_Activity_: Please print all of the entries, matching them exactly.

__________

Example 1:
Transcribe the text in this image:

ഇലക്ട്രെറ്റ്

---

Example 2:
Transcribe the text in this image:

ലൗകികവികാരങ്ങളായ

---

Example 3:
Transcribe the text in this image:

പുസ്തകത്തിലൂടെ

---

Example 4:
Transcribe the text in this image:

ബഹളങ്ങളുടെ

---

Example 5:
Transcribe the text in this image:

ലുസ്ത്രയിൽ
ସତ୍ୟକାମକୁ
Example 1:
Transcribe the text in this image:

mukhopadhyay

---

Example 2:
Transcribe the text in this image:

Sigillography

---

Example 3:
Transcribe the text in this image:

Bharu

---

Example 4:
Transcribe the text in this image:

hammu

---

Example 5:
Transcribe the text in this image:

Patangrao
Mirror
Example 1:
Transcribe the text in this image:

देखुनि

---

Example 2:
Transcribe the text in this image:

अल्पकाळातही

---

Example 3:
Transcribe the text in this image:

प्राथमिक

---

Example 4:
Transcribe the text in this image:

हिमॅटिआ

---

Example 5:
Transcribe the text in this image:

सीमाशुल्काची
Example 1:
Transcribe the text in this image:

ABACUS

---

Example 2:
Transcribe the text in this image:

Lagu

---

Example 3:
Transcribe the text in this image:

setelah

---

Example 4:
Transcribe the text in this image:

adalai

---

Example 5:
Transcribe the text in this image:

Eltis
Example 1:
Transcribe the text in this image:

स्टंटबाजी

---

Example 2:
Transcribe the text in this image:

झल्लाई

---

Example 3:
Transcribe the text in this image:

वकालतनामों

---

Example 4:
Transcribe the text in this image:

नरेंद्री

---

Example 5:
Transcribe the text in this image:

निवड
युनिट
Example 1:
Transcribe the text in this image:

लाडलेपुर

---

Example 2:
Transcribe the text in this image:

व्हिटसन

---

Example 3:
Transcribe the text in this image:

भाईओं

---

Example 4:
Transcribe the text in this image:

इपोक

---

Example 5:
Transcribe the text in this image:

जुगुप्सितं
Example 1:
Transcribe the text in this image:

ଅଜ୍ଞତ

__________

_Solution for this problem_:
Example 1:
Transcribe the text in this image:

ഇലക്ട്രെറ്റ്

---

Example 2:
Transcribe the text in this image:

ലൗകികവികാരങ്ങളായ

---

Example 3:
Transcribe the text in this image:

പുസ്തകത്തിലൂടെ

---

Example 4:
Transcribe the text in this image:

ബഹളങ്ങളുടെ

---

Example 5:
Transcribe the text in this image:

ലുസ്ത്രയിൽ
ସତ୍ୟକାମକୁ
Example 1:
Transcribe the text in this image:

mukhopadhyay

---

Example 2:
Transcribe the text in this image:

Sigillography

---

Example 3:
Transcribe the text in this image:

Bharu

---

Example 4:
Transcribe the text in this image:

hammu

---

Example 5:
Transcribe the text in this image:

Patangrao
Mirror
Example 1:
Transcribe the text in this image:

देखुनि

---

Example 2:
Transcribe the text in this image:

अल्पकाळातही

---

Example 3:
Transcribe the text in this image:

प्राथमिक

---

Example 4:
Transcribe the text in this image:

हिमॅटिआ

---

Example 5:
Transcribe the text in this image:

सीमाशुल्काची
Example 1:
Transcribe the text in this image:

ABACUS

---

Example 2:
Transcribe the text in this image:

Lagu

---

Example 3:
Transcribe the text in this image:

setelah

---

Example 4:
Transcribe the text in this image:

adalai

---

Example 5:
Transcribe the text in this image:

Eltis
Example 1:
Transcribe the text in this image:

स्टंटबाजी

---

Example 2:
Transcribe the text in this image:

झल्लाई

---

Example 3:
Transcribe the text in this image:

वकालतनामों

---

Example 4:
Transcribe the text in this image:

नरेंद्री

---

Example 5:
Transcribe the text in this image:

निवड
युनिट
Example 1:
Transcribe the text in this image:

लाडलेपुर

---

Example 2:
Transcribe the text in this image:

व्हिटसन

---

Example 3:
Transcribe the text in this image:

भाईओं

---

Example 4:
Transcribe the text in this image:

इपोक

---

Example 5:
Transcribe the text in this image:

जुगुप्सितं
Example 1:
Transcribe the text in this image:

ଅଜ୍ଞତ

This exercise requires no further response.